Domingo Hindoyan. Photo by Brian Roberts


The heart-thumping flourishes continued after the interval in an atmospheric reading of the second suite of Falla’s Three-Cornered Hat.

The central melody of its Neighbours’ seguidillas was spun out nicely through woodwind, celeste and French horn, while Hindoyan ramped up the drama in an earthy farruca and carried it through into a furiously pulsing, jubilant jota finale.

Grandos’ Intermezzo, complete with appealing cello and violin theme over plucked violas and basses, proved a palate cleanser before Ravel’s disquieting, giddy La Valse completed the evening.

Although not content to stop there, Hindoyan threw in a nod to last spring’s Sound the Trumpet concert with a dynamic encore snippet of Arturo Marquez’s Concierto de otono.

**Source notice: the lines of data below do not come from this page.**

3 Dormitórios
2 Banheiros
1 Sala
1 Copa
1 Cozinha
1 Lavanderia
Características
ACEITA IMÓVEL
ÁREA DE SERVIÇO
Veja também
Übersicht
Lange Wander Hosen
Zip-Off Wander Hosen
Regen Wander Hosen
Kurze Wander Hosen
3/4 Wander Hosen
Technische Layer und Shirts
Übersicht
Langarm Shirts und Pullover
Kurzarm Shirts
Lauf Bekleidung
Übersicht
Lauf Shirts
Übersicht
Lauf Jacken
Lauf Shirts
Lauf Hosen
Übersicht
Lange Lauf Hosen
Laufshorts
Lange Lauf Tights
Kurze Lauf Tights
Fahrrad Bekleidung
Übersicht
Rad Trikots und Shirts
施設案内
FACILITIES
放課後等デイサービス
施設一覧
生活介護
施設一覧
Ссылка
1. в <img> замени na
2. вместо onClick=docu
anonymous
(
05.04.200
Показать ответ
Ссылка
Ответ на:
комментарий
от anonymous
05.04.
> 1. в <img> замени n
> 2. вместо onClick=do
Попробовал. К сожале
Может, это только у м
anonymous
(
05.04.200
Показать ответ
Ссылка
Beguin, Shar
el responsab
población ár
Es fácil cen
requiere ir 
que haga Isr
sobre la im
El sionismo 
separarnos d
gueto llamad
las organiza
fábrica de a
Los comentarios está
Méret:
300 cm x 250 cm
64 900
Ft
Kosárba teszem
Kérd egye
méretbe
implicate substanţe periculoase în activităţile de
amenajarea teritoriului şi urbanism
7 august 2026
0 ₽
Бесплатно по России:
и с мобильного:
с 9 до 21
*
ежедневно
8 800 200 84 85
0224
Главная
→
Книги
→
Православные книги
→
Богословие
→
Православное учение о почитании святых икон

This season opener featured a partial reorganisation of section seating, with the violas to the conductor’s right, harps shifted further into the main body of the orchestra and timpani moving far left – the latter of which frustratingly unbalanced some of the overall sound, for this listener on that side of the hall at least.

Whether it was a one off, or Hindoyan’s preferred configuration, remains to be seen.